TEXT UNDER STUDY
---
The University of Massachusetts-Amherst will soon start to study hydrogen-powered fuel cells.
On Tuesday, they got a $1.5 million (1.01 million EUR), 3-year National Science Foundation grant to tackle one of the technology's most vexing problems: perfecting the tiny membranes inside the fuel cells that are key to making them cheaper and more efficient.
UMass will use the money to fund the research of eight of its scientists and a Yale University collaborator. The work will be headquartered at the school's Massachusetts Center for Renewable Energy, Science and Technology.
NSF officials say the award positions UMass to receive up to $30 million (20 million EUR) more over the next several years as the fuel cell work progresses.
"I'm confident that centers like this are going to change the way we think about chemistry. They're going to change our society, they're going to change our world," said Katharine Covert, director of the NSF's chemistry centers program and one of the officials who announced the grant Tuesday.
The National Science Foundation also has given past awards for alternative energy projects to the University of Washington and to a collaboration between the Massachusetts Institute of Technology and the California Institute of Technology.
---
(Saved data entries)
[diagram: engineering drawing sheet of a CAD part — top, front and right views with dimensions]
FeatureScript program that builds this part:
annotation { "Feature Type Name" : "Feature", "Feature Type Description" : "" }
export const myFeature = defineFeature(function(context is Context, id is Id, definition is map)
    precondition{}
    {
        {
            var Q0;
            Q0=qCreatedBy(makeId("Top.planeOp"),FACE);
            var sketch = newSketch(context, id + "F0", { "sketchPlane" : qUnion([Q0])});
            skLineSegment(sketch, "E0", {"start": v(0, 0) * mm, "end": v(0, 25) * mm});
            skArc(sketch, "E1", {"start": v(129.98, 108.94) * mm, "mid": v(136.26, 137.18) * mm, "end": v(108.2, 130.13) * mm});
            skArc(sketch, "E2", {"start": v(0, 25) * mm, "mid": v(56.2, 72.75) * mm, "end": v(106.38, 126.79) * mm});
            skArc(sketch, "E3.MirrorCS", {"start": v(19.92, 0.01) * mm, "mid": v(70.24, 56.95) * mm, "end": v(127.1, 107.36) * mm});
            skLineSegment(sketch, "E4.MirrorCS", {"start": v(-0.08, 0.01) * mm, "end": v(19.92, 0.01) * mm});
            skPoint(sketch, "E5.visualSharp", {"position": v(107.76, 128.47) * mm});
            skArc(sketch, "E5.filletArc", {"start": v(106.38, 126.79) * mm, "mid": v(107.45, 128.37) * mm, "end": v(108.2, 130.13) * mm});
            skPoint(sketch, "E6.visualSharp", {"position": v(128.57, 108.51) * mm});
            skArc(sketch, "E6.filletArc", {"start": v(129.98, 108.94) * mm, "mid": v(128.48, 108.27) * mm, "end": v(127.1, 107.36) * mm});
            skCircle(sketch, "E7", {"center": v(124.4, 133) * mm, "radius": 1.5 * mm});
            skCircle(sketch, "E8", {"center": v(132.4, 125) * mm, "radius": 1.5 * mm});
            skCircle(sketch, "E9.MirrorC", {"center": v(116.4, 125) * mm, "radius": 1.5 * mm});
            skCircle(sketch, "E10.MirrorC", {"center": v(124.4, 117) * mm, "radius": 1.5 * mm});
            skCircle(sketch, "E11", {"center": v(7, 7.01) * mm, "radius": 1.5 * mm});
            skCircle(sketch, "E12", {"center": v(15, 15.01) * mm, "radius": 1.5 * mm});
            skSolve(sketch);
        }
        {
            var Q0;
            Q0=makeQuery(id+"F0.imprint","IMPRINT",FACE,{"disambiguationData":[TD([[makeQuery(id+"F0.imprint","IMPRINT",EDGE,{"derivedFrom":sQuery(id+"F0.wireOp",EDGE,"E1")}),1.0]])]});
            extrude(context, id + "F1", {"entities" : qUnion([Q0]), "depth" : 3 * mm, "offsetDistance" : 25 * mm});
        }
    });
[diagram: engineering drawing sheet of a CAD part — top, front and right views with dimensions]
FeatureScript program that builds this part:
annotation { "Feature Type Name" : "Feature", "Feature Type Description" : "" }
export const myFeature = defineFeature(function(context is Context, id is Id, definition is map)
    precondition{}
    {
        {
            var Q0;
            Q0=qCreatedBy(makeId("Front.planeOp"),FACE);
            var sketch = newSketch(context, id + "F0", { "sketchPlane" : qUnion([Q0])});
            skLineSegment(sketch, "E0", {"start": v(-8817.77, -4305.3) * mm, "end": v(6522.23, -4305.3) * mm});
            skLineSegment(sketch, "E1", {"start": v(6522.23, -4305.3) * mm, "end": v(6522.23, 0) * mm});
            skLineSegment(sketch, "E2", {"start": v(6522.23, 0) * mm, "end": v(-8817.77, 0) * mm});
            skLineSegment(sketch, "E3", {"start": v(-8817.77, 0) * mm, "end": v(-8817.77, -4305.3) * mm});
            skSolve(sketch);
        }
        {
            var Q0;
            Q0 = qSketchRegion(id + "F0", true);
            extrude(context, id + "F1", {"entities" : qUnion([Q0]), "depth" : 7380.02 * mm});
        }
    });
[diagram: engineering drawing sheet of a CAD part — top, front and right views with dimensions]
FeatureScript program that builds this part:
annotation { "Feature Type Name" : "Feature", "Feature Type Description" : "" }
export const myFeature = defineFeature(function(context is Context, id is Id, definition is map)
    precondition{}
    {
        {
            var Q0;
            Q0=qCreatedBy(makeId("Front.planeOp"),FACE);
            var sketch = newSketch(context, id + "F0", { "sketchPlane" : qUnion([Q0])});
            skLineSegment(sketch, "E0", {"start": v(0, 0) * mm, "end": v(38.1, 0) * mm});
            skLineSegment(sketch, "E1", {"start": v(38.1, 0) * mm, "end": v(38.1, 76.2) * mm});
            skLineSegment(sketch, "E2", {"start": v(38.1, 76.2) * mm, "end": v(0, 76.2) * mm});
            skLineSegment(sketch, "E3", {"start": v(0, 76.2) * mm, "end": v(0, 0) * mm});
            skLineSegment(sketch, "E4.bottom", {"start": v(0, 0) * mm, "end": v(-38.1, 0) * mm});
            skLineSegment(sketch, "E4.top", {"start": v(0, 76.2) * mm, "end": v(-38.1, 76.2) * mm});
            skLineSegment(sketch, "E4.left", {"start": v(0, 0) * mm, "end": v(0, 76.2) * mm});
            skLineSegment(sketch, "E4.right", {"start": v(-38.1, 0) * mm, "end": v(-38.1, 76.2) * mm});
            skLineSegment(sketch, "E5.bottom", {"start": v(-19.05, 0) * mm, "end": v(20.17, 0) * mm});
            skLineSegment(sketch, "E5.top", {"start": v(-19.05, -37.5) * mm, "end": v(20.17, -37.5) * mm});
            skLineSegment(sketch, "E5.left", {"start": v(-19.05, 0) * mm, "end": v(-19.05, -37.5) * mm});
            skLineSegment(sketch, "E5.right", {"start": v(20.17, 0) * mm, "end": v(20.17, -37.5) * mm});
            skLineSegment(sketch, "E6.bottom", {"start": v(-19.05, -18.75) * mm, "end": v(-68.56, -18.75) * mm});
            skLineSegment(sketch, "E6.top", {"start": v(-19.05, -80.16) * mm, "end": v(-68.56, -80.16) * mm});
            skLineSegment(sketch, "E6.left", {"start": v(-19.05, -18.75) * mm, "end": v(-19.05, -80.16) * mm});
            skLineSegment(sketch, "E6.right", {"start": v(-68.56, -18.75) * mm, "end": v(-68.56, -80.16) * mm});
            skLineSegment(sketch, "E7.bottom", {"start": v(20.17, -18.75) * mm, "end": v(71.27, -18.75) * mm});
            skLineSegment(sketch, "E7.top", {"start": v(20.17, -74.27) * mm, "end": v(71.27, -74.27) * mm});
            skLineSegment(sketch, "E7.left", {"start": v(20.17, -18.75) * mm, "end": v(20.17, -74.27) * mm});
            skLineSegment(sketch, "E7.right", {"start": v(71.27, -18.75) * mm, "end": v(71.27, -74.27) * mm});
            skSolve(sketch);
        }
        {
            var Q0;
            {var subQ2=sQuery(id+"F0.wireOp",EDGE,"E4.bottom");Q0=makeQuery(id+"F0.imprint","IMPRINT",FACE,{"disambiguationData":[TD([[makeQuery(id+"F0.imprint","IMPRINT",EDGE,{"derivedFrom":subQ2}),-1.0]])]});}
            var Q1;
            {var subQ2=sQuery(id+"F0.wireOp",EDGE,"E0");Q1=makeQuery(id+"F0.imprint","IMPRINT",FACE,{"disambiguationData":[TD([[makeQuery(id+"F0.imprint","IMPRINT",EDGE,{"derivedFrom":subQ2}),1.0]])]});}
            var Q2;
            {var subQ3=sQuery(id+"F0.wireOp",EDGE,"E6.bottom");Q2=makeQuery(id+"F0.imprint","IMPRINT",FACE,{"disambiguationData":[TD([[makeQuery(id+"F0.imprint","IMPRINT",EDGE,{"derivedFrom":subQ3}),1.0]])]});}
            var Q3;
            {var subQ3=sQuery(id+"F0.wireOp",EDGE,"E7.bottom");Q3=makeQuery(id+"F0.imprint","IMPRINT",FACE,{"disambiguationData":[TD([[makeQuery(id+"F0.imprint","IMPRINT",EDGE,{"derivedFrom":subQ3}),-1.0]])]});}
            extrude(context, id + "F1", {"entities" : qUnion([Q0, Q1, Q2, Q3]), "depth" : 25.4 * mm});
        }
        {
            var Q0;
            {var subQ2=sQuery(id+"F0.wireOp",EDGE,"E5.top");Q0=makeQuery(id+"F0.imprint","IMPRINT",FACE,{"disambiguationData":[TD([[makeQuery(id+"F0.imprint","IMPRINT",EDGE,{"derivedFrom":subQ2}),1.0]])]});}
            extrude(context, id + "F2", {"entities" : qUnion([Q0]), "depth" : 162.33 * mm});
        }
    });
---
EXERCISE AIM
Carry on the text about the UMass fuel cell research grant, picking up after its final sentence.

EXPECTED OUTPUT
Hydrogen-powered fuel cells already are in limited use in place of fossil fuels, but they are neither efficient nor inexpensive enough to make them feasible for widespread use.
One problem is the middle membrane of the cell, which has a structure similar to a slice of cake whose baked layers are separated by a strip of icing.
Electrons and protons are stripped from the hydrogen on one side of the fuel cell.
The electrons then are diverted outside the layers along a circuit such as a wire, and their energy is harnessed and used like electricity.
The protons, also pushing to get to the other side, move through the middle membrane. They reunite with the electrons on the other side and combine with oxygen to form water, which drains out.
Sankaran "Thai" Thayumanavan, UMass' principal investigator, said the key is finding the right membrane substances that let the right particles through at the right speed. Today's gel-like membranes often become dry and brittle and must frequently be replaced, driving up costs.
Creating durable, efficient and cost-effective membranes could make portable fuel cells possible for everything from camping gear to personal music players, computers and cameras.
The cells also could offer power on demand for remote military deployments and cut the nation's dependence on foreign fossil fuels, an important homeland security consideration that helped drive the NSF funding.
"It's the insights next week or next month that will take us to the next step. Each step constantly takes us forward," Thayumanavan said.
Covert said the National Science Foundation recognized the payoff would not be immediate, but that good research - including into the movement of protons - could cut years off the wait for viable fuel cell technology.
"Proton transfer is essential," she said. "If we understand that, we can make anything better."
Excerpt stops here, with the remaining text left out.